PURPOSE:To prevent the generation of crack by tension stress caused by high temp. at the time of tapping molten steel by constituting a sleeve refractory for tapping the molten steel from a converter with MgO-C series refractory and incorporating Al2O3 in the inside part. CONSTITUTION:The sleeve refractory used to the molten steel tapping hole in the converter is constituted with the MgO-C series refractory and also, in a part 1 being in direct contact with the molten steel in the inside, Al2O3 having >=96% quality is contained at 1-8% outside content and C content in the inside part 1, such as 5-30%, is higher than C content in the outside part 2, such as >=2%. As the Al2O3 is contained in the inside part, MgO, Al3O3 series spinel is generated by high temp. of the passed molten steel, and the structure in the inside part 1 is made to be close because of thermal expansion at this time, and the generation of crack is prevented.

Description

Detailed Description of the Invention

[0001]

BACKGROUND OF THE INVENTION 1. Field of the Invention The present invention relates to a magnesia-carbonaceous refractory sleeve for tapping holes in a converter.

[0002]

2. Description of the Related Art Magnesia-carbonaceous refractory is generally used as the material for the sleeve refractory for tapping holes in converters. JP-A-55-116685 and JP-A-62.
As disclosed in Japanese Patent Publication No. 202016 and Japanese Utility Model Publication No. 62-100496. This magnesia-carbonaceous refractory is known as a material having excellent corrosion resistance and spalling resistance.

[0003]

However, unlike the lining refractory in which only the inner surface side of the furnace is the operating surface, the sleeve refractory for the tap hole of the converter has the entire length in the longitudinal direction when molten steel flows through the inner hole. Since it becomes an operating surface, expansion and contraction due to heating-cooling is significant, and even in a magnesia-carbon refractory, cracks due to tensile stress occur on the back side. And
When this crack propagates and reaches the operating surface, it may fall off or fall out during use. Further, molten steel and slag infiltrate into the cracks, and the welding thereof makes it difficult to dismantle the refractory material.

An object of the present invention is to solve the above-mentioned conventional problems in the sleeve refractory for tapping holes in the converter.

[0005]

DISCLOSURE OF THE INVENTION The present invention is a sleeve refractory for a tap hole of a converter characterized by comprising a magnesia-carbonaceous refractory as a whole and containing alumina in the inner peripheral portion. . Further, in the above-mentioned sleeve refractory for tapping hole of converter, the invention is characterized in that the carbon content is smaller in the outer peripheral portion than in the inner peripheral portion.
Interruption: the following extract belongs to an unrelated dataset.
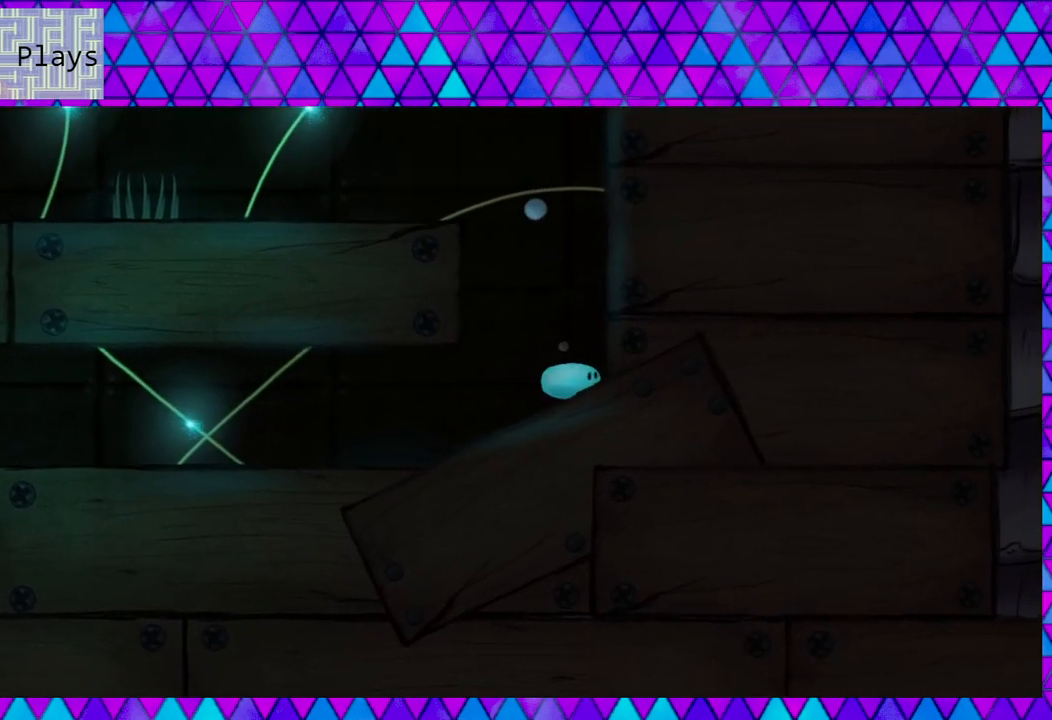
{"buttons": ["DPAD_LEFT"], "right_stick": "center", "events": [[400, "DPAD_LEFT", "down"]]}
In the present invention, alumina is contained in the inner peripheral portion. Alumina reacts with magnesia at a high temperature of about 1100 ° C during use to form MgO · Al ₂ O ₃ spinel, but due to the volume expansion accompanying the reaction at that time, the structure of the inner periphery of the sleeve refractory becomes dense. Has the effect of suppressing the infiltration of molten steel and slag.

Since the outer peripheral portion of the sleeve refractory does not come into direct contact with the molten steel, the temperature fluctuation is smaller than that of the inner peripheral portion, but thermal expansion of the inner peripheral portion causes tensile stress in the outer peripheral portion to easily cause cracks. . Therefore, in the present invention, a magnesia-based material having a large strength against tensile stress due to a reduction in carbon content is used.
The carbonaceous refractory is placed on the outer peripheral portion to prevent cracking on the outer peripheral portion.
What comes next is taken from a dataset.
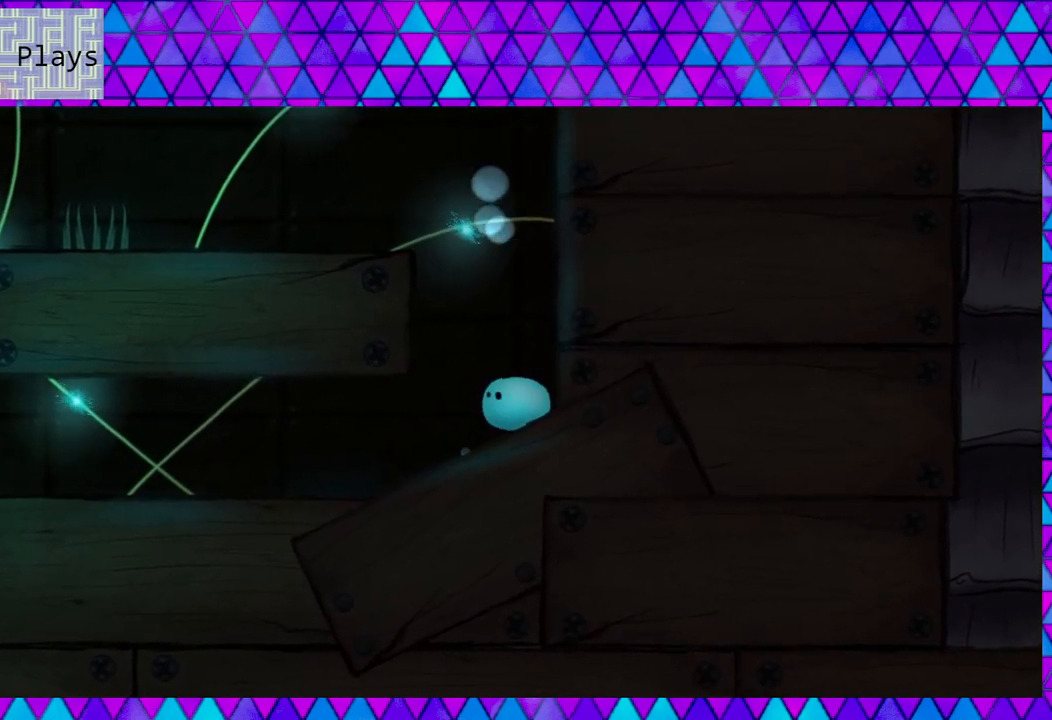
{"buttons": [], "right_stick": "center", "events": []}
Moreover, when the magnesia-carbonaceous refractory material having high strength is arranged on the outer peripheral portion in this manner, the refractory material on the inner peripheral portion is subjected to the binding force of the outer peripheral portion to make the structure dense and further improve the corrosion resistance. Target.

For example, the above-mentioned Japanese Patent Laid-Open No. 62-20201.
No. 6 discloses a sleeve refractory for a tap hole of a converter, which has a magnesia-carbon refractory in the inner peripheral portion and a magnesia refractory or a magnesia-dromite refractory in the outer peripheral portion. However, here, in order to reduce the frictional resistance of the outer peripheral surface and prevent the sleeve refractory from slipping off, the outer peripheral portion does not contain any carbon that causes slippage.

On the other hand, in the present invention, the magnesia-carbonaceous refractory is used in both the outer peripheral portion and the inner peripheral portion although the carbon contents are different. Since the material containing no carbon has a large thermal expansion, the effect of the present invention for restraining the thermal expansion of the inner peripheral portion cannot be obtained if it is arranged on the outer peripheral portion.

The magnesia used in the present invention is a sintered product,
It may be an electrofused product or a combination thereof. As with the conventional magnesia-carbon refractory, the grain size is adjusted to coarse grains, medium grains, and fine grains so as to obtain a densely packed structure.

Specific types of carbon include phosphorous graphite,
One or more selected from earth graphite, artificial graphite, pitch coke, anthracite, carbon black, pitch, and the like. The particle size is not particularly limited, but is preferably 0.5 mm or less. Alumina is, for example, Al ₂
A calcined product, an electrofused product, or a sintered product having O ₃ of 96 wt% or more is used. The ratio is not particularly limited, but is, for example, 10% by weight or less, preferably 1 to 8% by weight on the outside.
Is. If it exceeds 10 wt%, the corrosion resistance decreases, which is not preferable. The particle size is preferably fine to increase reactivity,
For example, it is set to 20 μm or less.

When the carbon content in the outer peripheral portion is smaller than that in the inner peripheral portion, the carbon content in the inner peripheral portion is, for example, 5 to 3.
It is set to 0 wt%. The proportion of carbon in the inner peripheral portion is determined within this range according to the operating conditions of the converter, the size of the sleeve refractory, the amount of carbon in the outer peripheral portion, and the like. If the proportion of carbon in the inner peripheral portion is less than 5 wt%, the effects of the corrosion resistance and spall resistance of carbon become insufficient, and if it exceeds 30 wt%, the oxidation resistance and wear resistance decrease.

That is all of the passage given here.